● WHAT IS BEING ASKED: Count each line below that has the word "Mahfouz" in it, and give only the total.

* * * * *

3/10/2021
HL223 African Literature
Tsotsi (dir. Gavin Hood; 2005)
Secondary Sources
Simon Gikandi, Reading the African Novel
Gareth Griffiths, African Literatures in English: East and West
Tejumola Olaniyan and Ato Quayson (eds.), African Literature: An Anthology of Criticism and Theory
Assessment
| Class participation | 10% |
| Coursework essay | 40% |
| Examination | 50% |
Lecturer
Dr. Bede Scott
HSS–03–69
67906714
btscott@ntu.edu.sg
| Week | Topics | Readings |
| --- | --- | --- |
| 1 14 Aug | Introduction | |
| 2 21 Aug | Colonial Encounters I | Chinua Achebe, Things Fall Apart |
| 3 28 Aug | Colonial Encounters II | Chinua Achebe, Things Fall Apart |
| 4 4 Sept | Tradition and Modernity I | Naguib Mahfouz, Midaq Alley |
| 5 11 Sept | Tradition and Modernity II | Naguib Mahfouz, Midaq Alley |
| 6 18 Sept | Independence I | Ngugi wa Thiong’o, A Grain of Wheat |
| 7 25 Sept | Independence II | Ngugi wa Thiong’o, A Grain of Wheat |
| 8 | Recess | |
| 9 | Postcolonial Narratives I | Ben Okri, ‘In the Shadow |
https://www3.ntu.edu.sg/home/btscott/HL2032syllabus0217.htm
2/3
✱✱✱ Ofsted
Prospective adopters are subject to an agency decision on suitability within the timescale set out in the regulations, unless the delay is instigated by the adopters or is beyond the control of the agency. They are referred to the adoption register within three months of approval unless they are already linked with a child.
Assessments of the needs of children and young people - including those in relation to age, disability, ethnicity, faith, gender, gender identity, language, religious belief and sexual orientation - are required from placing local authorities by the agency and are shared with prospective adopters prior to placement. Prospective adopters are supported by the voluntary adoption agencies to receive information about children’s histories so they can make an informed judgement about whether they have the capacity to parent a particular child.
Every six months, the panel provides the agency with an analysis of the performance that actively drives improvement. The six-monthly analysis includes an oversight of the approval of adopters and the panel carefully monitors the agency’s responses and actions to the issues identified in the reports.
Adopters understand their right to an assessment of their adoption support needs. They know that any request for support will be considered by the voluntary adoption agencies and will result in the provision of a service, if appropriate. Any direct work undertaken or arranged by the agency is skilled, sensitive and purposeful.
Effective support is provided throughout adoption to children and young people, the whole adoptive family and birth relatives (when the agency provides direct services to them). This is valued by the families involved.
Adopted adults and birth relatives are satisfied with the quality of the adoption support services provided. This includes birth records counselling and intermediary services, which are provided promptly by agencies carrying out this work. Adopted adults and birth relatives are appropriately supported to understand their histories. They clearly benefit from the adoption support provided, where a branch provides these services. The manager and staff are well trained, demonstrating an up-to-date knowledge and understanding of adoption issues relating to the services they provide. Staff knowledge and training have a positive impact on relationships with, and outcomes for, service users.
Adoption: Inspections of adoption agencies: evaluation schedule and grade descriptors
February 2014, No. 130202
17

* * * * *

● RESPONSE: 2